# baby mojo



## fubar (Mar 10, 2008)

Where do you guys put your robo-ducks in your mallard spread, i am looking to run a c or v spread but am not sure where i shuld put baby mojo or my jerk cord. also i am going to throw some teal decoys in with them, do i just mix them in or make a group of teal all by themselvs.


----------



## justund223 (Aug 28, 2006)

wherever you want them to land, in my experiences they finish right to or right behind the mojos


----------



## snow123geese (Feb 3, 2008)

I just put my MOJO about in the middle of the spread


----------



## bluebird (Feb 28, 2008)

We usually put our MOJO right in the landing whole and we usually put most the teal decoys around the landing zone and spread them out, but teal will decoy to anything so I don't know if the placement of teal decoys matters like it does with divers IMO. But we always end up passing on the teal to shoot Mallards. By the way the baby mojo is a piece of junk and they always break down i would stick with the reg mojo or lucky duck.


----------



## MallardMayhem21 (Mar 8, 2006)

We usually put ours right in the kill hole unless alot of geese are in the area. Then we will put them right over our blinds so we can turn them off if geese are in the area. In my opinion the baby mojo is the way to go.
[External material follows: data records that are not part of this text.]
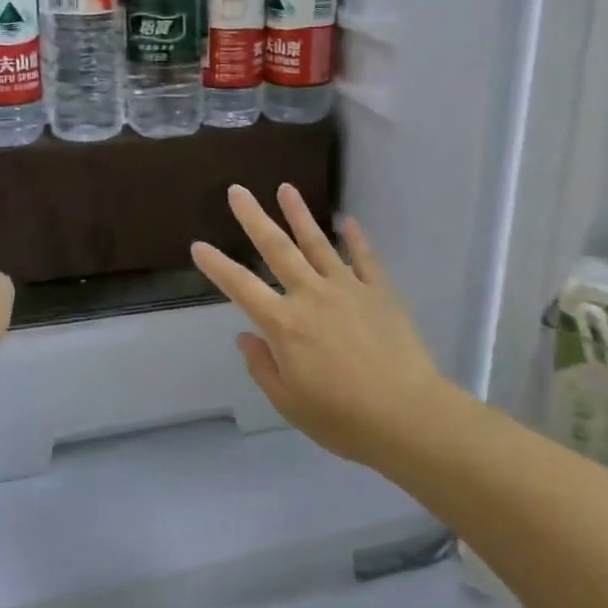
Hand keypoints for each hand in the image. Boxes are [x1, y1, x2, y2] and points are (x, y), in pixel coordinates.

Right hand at [191, 185, 458, 467]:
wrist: (408, 416)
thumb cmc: (343, 419)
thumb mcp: (289, 403)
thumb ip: (263, 366)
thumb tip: (246, 336)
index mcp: (284, 324)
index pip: (241, 287)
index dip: (217, 266)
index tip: (199, 246)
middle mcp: (311, 296)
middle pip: (277, 249)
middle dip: (254, 218)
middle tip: (238, 191)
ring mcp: (348, 289)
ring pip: (318, 243)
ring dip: (299, 214)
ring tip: (285, 188)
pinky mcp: (379, 292)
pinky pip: (364, 258)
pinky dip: (355, 238)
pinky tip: (346, 220)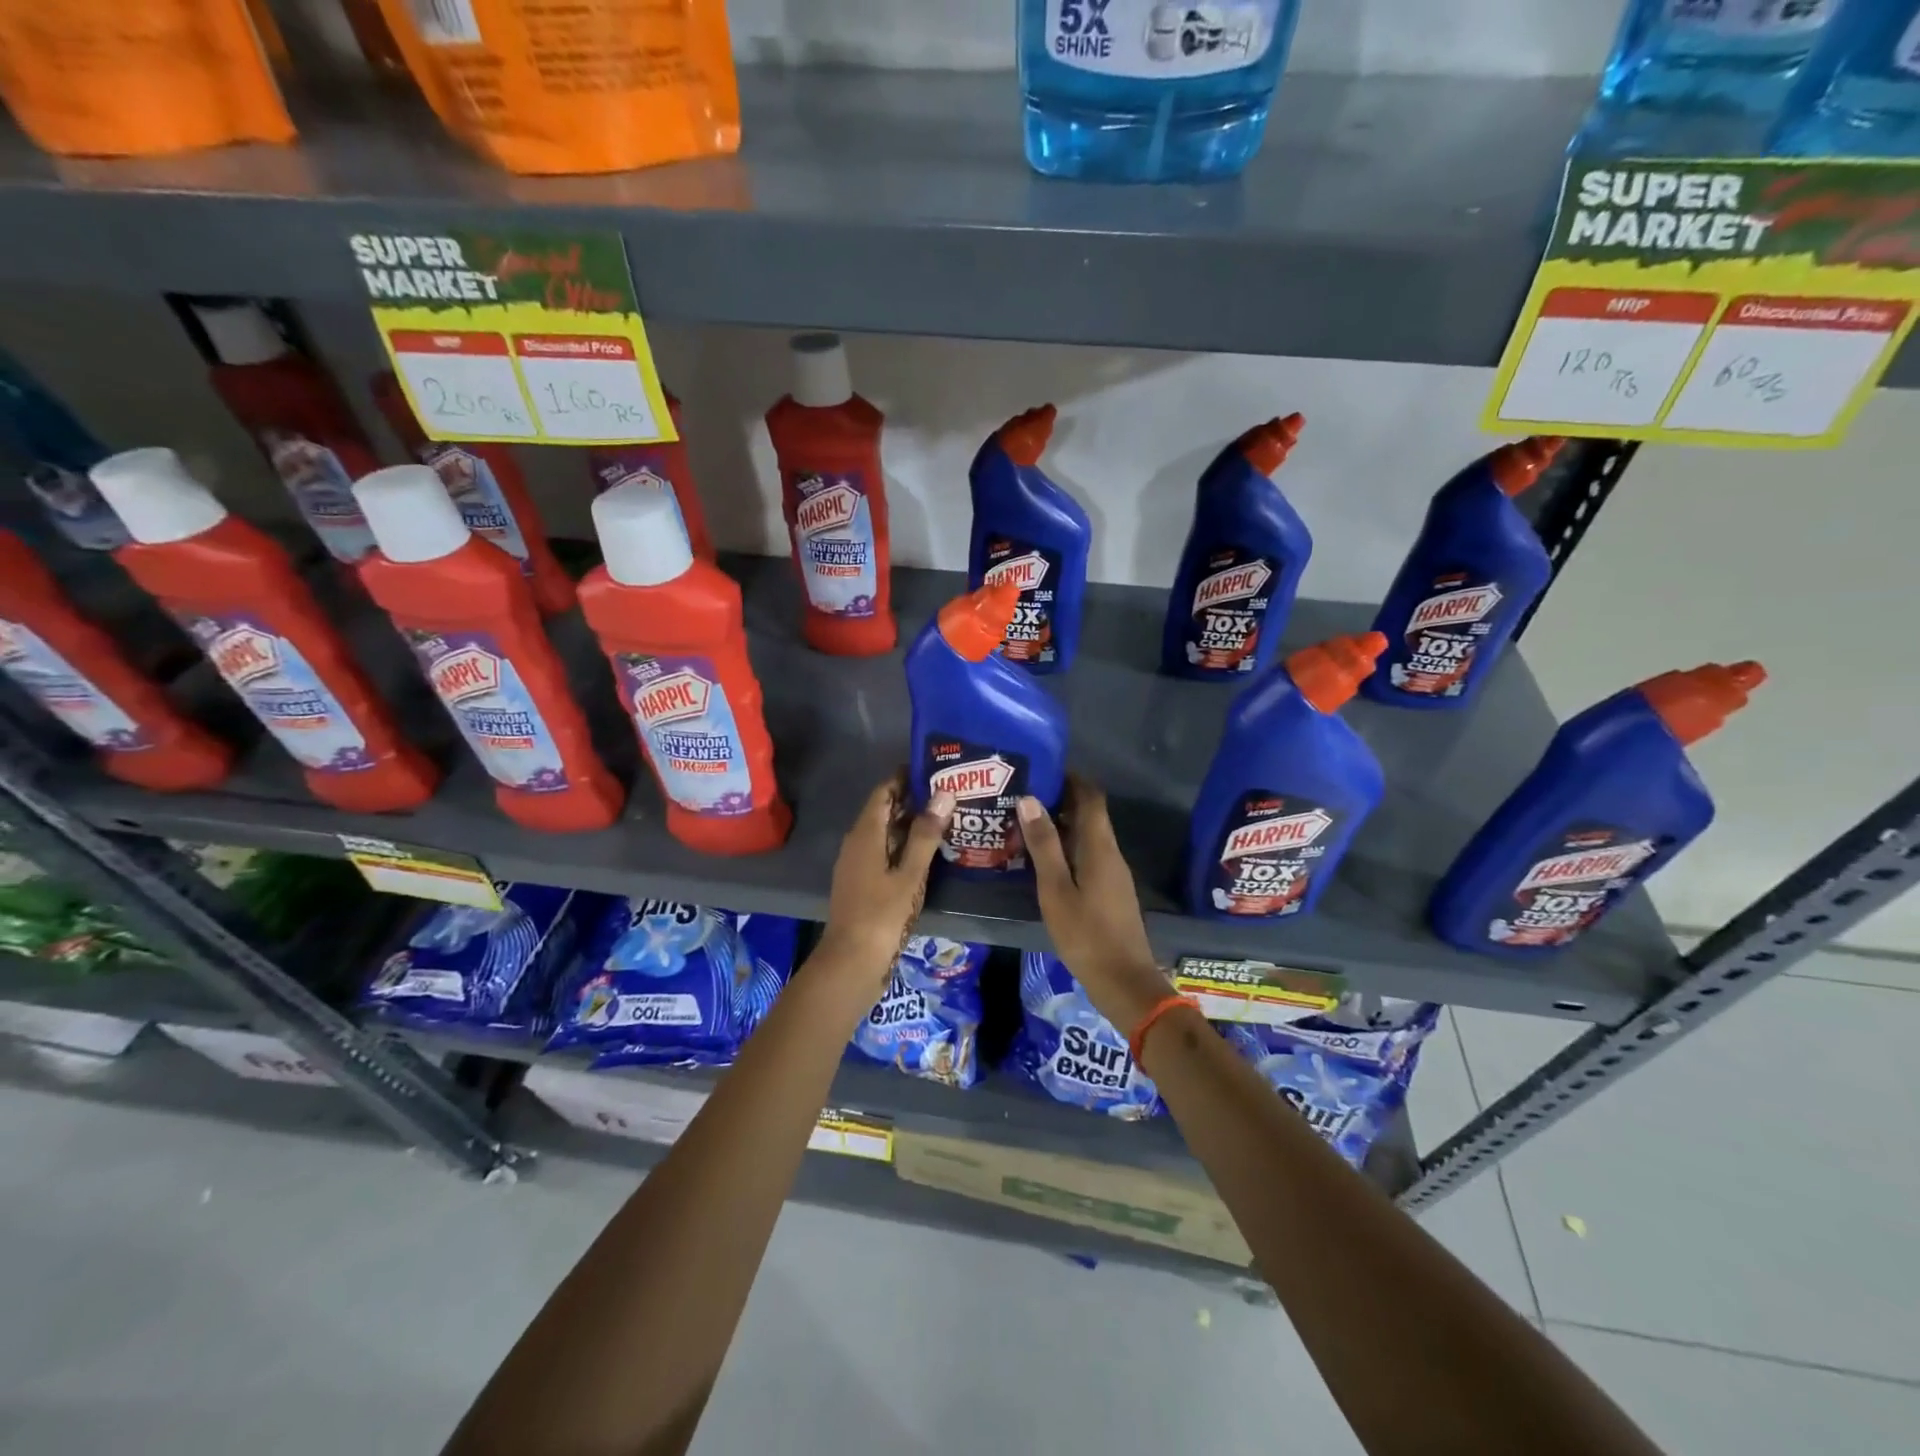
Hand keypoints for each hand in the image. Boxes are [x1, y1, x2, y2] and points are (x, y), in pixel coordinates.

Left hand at [816, 773, 953, 989]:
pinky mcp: (861, 883)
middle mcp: (856, 843)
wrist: (851, 962)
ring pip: (884, 833)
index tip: (933, 768)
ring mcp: (856, 864)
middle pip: (884, 811)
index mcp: (865, 834)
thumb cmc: (882, 915)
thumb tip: (943, 794)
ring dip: (910, 824)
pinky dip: (904, 845)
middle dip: (913, 800)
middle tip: (948, 792)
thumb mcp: (910, 874)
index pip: (884, 792)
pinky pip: (883, 852)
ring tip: (945, 818)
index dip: (905, 777)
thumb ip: (926, 834)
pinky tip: (928, 853)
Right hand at [1017, 777, 1175, 1031]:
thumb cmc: (1087, 935)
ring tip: (1026, 823)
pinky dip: (1068, 848)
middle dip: (1062, 799)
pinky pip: (1089, 855)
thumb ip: (1044, 846)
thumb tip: (1030, 799)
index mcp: (1100, 847)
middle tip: (1024, 795)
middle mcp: (1111, 854)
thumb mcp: (1056, 890)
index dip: (1071, 778)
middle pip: (1090, 814)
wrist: (1124, 982)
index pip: (1091, 797)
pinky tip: (1044, 860)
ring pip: (1089, 836)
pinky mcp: (1110, 892)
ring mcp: (1114, 874)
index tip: (1043, 769)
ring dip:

The regular size eats alot of battery and during a really windy day the wind will actually stop the wings from spinning!!


----------



## quackstacker (Feb 18, 2008)

MallardMayhem21 said:
 

> We usually put ours right in the kill hole unless alot of geese are in the area. Then we will put them right over our blinds so we can turn them off if geese are in the area. In my opinion the baby mojo is the way to go. The regular size eats alot of battery and during a really windy day the wind will actually stop the wings from spinning!!


Good post


----------



## echoXLT (Aug 27, 2007)

We usually try to put them as far as upwind as possible. Don't try and make the ducks come right over them, most of the time it won't work nowadays. No matter what pattern you are using, I would always try to put them as far upwind as possible.


----------